Quel che vale per la lingua, vale anche per la popolazione che la parlava, i Veneti non sarebbero stati italici veri e propri (cioè appartenenti al gruppo latino-osco-umbro), ma una diversa popolazione indoeuropea, originaria probabilmente dell’Europa centrale, che in età storica era insediata in tre aree distinte: nell’attuale Polonia, nella Francia/Gallia di nord-ovest (dove Cesare ebbe modo di incontrarli, e ne parla nel De bello gallico come di eccellenti marinai), e ovviamente nel nord-est italico.
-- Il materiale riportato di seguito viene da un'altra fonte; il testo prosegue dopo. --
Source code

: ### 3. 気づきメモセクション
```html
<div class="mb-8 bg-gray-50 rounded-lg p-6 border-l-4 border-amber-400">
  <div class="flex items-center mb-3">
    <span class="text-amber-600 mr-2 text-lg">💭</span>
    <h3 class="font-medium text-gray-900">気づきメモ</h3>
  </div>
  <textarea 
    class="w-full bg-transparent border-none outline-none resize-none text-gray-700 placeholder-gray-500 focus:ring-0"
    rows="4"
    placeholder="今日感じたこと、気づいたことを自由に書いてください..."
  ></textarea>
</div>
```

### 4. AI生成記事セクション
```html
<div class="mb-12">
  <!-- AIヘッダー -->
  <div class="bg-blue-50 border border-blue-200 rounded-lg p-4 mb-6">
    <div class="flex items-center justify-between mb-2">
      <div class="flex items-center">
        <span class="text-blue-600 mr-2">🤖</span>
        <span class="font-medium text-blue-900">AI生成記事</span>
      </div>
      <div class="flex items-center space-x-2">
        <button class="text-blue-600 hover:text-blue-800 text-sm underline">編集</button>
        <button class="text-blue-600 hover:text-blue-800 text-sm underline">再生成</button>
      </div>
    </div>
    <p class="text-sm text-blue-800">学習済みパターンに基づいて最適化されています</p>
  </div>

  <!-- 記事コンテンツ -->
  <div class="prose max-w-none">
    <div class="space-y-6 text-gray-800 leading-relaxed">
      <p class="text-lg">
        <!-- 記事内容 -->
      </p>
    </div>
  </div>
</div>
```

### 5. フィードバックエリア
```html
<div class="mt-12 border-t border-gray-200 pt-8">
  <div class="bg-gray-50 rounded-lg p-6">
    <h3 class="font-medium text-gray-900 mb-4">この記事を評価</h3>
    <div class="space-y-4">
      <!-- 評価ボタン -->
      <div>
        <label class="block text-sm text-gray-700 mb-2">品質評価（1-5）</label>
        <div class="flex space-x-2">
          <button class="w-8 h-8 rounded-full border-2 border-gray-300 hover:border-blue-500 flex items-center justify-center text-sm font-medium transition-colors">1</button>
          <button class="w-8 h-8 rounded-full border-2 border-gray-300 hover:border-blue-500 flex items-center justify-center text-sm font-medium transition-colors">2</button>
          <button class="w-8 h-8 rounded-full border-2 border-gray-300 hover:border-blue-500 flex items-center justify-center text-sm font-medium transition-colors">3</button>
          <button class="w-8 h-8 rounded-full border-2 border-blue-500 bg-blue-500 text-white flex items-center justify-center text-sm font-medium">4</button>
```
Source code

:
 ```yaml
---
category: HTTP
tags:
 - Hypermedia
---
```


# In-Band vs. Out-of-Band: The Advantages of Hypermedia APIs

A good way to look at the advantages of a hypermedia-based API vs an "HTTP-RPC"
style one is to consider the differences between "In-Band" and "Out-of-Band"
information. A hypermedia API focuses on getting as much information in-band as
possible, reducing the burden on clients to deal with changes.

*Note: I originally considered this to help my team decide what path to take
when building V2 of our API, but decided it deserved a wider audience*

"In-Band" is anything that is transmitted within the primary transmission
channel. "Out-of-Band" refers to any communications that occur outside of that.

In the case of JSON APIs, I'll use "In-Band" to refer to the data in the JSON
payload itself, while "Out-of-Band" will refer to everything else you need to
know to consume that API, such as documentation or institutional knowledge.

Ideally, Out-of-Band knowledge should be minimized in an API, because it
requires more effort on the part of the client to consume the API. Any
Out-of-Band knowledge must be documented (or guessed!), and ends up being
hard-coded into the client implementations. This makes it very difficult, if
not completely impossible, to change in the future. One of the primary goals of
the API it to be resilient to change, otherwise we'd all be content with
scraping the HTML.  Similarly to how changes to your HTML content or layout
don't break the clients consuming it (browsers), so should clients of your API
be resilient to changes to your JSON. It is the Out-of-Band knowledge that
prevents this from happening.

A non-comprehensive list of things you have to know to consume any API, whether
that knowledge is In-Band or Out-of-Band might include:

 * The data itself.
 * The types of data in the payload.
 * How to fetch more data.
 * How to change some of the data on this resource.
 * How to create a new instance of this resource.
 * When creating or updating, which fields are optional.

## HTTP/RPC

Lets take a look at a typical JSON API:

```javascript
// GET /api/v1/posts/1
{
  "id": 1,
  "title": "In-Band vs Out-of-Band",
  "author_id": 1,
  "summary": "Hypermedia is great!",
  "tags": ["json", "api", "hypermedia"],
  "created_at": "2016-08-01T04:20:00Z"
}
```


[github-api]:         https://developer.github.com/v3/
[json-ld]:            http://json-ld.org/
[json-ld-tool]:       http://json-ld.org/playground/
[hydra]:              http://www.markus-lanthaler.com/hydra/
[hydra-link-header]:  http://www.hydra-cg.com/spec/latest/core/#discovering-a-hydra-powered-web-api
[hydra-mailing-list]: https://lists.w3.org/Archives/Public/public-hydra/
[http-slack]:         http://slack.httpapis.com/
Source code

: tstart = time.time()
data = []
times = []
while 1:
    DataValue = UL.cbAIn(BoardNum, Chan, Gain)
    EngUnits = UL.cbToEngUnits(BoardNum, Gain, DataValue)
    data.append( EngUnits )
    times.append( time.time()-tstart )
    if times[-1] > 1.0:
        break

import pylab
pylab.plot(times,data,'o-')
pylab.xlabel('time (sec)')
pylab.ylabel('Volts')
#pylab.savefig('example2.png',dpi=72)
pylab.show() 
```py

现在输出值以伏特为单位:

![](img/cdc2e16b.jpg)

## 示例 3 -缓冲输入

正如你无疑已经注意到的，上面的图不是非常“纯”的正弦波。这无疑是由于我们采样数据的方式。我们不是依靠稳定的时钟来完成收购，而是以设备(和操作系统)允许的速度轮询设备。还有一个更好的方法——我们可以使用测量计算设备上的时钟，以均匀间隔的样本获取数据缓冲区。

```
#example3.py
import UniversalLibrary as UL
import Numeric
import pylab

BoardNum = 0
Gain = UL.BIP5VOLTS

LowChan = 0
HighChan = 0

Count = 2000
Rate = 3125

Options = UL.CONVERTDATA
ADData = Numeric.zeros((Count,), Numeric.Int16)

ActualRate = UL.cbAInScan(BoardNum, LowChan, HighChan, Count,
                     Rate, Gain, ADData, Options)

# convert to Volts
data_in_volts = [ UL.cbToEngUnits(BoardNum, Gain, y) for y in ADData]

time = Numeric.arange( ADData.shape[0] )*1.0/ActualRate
Lorenzoni sottolinea la continuità tra i Veneti antichi e quelli odierni. I Veneti rientrerebbero nel tipo antropologico alpino, e “fin dai tempi preistorici le genti alpine ebbero come caratteristica la laboriosità, la serietà nell’impegno preso e l’ingegno tecnico; e questo si riflette nei tempi moderni quando le zone trainanti dal punto di vista economico (…) sono quelle dove c’è un forte elemento alpino”.

Il testo di Favero è in realtà una rassegna molto vasta sugli antichi Veneti, e limitiamoci qui alla particolarità che dà il titolo all’opera, il fatto che alla sommità del pantheon venetico non vi fosse un dio maschile, ma una dea, Reitia:

Generalmente, al vertice delle antiche gerarchie mitologiche c’era una divinità maschile, come Giove oppure Odino. Presso i Veneti era differente: pur dislocati in distanti regioni d’Europa essi sempre veneravano una Dea suprema, come Jiva nel Baltico o Reitia nell’Alto Adriatico e nelle Alpi Orientali. In realtà Reitia è una dea misteriosa; reggeva una chiave e probabilmente aveva per compagni il lupo e l’anatra, ma assai poco è noto su questa dea veneta ed i suoi riti religiosi. L’aspetto più importante del culto erano i roghi votivi associati ai banchetti votivi e ciò risulta molto simile ai costumi micenei, come pure lo è l’usanza funeraria dell’incinerazione dei morti”.

Si tratta di una documentazione di grande interesse, su cui mi riprometto di riprendere il discorso quanto prima.

Per questa volta va così, questa parte de L’eredità degli antenati è tutta dedicata all’ambito triestino, giuliano, triveneto, e lo stesso, ovviamente, avverrà quando vi presenterò il testo della prossima conferenza che dovrei tenere al Triskell (sempre coronavirus permettendo), ma non va dimenticato che ciò ha senso soltanto in un contesto più vasto, e non soltanto culturale, ma anche e prima di tutto politico, di difesa della nostra identità, non soltanto riguardo alle Tre Venezie, ma in quanto italiani ed europei.

NOTA: Nell’illustrazione, il sito di Visogliano nei pressi di Trieste, dove sono stati trovati resti neanderthaliani che risalirebbero a 450.000 anni fa.